Consumer Watchdog sent a copy of its 56-page report and a letter to the governor’s office on June 5 urging Brown to “fix the dysfunctional leadership at the DTSC” and put a full cleanup of the SSFL “back on track.”

In a prepared statement provided to the Simi Valley Acorn this week, Boeing officials said the aerospace company signed a comprehensive cleanup agreement in the form of a Consent Order with the DTSC in 2007 “and continues to comply with it.”

“Boeing remains committed to remediating Santa Susana to a level clean enough to allow suburban residential housing—a far more stringent level than is required for actual future land use as protected open space,” the statement reads.

Furthermore, Boeing said it hired multiple experts, legal counsel and consultants to help share the company’s cleanup progress with the public and government agencies.

“We are proud of the actions we’ve taken to clean up Santa Susana and the steps we are taking to preserve the site as open space for future generations,” Boeing said.

In a separate statement, DTSC officials said they are “committed to a complete, science-based cleanup” of the field lab as required by California law. Officials also called the Consumer Watchdog report “fundamentally flawed.”

The report’s “claim that DTSC has already approved a final cleanup plan for the Boeing portion of the site is simply mistaken,” the statement reads. “Its selective review of the record misconstrues DTSC’s actions and fails to note that state officials have met with a wide array of interests, including elected officials and the parties responsible for cleaning up the contamination.”

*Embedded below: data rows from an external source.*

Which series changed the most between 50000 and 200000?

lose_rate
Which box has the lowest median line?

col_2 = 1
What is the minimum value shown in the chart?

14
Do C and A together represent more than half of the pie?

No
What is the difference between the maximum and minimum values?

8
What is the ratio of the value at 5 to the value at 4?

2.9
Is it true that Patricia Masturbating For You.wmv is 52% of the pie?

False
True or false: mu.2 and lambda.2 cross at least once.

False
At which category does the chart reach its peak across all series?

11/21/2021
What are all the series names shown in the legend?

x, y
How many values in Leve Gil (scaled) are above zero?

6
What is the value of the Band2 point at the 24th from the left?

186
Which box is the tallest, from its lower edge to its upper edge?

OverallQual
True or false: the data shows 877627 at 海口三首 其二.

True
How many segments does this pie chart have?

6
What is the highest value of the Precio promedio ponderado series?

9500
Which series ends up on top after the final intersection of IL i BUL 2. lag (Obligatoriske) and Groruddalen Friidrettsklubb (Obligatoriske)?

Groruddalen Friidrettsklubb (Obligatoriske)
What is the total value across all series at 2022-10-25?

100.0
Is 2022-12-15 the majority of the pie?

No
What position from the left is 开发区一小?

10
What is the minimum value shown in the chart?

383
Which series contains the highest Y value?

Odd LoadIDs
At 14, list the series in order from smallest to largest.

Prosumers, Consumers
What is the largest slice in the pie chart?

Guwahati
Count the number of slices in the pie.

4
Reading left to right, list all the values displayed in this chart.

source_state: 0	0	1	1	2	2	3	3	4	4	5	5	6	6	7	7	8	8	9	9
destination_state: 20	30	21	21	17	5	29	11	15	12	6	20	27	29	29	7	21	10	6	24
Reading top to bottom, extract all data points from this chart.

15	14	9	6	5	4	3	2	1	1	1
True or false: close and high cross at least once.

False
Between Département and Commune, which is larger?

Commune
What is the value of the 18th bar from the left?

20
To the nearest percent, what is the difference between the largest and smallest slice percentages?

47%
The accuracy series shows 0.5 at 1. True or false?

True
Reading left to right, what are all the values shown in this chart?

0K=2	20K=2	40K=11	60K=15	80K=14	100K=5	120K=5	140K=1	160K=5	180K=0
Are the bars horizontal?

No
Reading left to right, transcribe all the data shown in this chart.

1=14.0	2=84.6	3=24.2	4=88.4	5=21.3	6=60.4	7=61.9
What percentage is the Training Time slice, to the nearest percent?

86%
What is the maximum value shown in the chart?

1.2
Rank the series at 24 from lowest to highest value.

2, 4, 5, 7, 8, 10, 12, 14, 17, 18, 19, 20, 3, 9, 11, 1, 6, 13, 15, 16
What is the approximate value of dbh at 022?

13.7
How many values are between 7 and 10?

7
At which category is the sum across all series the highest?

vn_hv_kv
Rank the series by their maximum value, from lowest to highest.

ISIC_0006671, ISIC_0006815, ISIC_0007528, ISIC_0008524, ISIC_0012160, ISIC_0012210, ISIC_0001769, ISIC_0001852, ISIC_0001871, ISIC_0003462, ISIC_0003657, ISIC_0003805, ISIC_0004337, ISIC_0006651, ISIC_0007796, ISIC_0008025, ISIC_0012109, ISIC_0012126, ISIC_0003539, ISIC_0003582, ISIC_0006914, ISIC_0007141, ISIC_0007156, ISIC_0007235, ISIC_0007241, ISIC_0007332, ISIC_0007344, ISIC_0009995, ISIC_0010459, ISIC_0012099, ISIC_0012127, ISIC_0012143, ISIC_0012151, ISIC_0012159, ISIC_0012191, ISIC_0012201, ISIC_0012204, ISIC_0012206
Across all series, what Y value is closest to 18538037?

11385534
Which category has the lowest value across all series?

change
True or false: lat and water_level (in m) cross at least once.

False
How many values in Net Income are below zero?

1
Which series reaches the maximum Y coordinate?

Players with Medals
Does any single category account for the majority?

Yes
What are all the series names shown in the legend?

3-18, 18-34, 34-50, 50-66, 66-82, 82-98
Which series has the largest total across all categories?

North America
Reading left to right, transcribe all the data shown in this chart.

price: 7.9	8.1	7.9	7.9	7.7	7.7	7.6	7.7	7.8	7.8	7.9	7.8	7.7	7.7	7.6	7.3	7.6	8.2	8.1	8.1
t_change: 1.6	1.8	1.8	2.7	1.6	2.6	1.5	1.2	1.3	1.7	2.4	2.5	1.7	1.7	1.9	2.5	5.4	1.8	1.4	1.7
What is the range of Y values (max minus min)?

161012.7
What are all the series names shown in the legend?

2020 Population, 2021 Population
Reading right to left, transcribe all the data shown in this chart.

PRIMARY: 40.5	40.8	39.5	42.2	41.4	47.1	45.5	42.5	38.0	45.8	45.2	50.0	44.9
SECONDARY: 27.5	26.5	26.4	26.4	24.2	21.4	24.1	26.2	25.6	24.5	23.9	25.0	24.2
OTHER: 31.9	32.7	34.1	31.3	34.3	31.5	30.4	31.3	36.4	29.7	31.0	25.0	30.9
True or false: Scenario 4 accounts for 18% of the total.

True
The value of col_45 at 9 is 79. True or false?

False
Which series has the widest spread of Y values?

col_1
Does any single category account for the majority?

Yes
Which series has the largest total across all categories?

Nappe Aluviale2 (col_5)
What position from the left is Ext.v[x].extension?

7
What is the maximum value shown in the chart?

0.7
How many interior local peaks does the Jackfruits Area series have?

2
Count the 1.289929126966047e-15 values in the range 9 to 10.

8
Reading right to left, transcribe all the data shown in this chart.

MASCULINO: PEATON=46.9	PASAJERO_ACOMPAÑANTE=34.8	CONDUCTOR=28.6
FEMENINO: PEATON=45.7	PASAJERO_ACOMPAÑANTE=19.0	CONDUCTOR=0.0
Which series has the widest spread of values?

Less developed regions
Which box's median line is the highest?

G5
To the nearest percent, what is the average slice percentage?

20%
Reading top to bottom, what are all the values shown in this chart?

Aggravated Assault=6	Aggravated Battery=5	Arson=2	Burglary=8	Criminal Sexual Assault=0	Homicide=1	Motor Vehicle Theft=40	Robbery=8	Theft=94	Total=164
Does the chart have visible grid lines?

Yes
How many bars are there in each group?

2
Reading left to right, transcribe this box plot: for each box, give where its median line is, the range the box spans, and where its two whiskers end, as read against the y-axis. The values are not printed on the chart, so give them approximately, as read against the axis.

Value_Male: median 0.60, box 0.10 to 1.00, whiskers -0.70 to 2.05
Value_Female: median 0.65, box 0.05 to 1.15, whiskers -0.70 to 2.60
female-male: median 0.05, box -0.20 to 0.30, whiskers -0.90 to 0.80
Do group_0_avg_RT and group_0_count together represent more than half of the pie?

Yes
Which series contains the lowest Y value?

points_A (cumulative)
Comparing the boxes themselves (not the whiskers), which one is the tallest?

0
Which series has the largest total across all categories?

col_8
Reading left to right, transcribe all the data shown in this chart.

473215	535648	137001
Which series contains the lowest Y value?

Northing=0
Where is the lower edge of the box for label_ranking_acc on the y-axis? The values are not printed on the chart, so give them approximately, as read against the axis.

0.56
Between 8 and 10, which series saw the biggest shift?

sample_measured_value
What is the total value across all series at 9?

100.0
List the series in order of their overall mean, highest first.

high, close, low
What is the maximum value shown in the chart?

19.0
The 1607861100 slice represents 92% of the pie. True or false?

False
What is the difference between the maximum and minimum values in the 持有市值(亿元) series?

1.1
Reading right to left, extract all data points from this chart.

The 2,850-acre SSFL in the southeast hills of Simi Valley is not only a former nuclear test site but was used for research and development of ballistic missiles, rockets and space shuttle equipment.

Last August, Consumer Watchdog and three other advocacy groups filed a lawsuit against DTSC and the Department of Public Health alleging that the agencies, along with Boeing, were improperly disposing of radioactive material during building demolitions in Area IV.

A Sacramento Superior Court judge granted a preliminary injunction against the DTSC in December, forcing the agency to stop approving demolitions in Area IV. The injunction is still in effect, and no court date has been set for a follow-up hearing.

On May 1, NASA announced plans to demolish about 30 buildings on the smaller portion of the site that belongs to the federal government.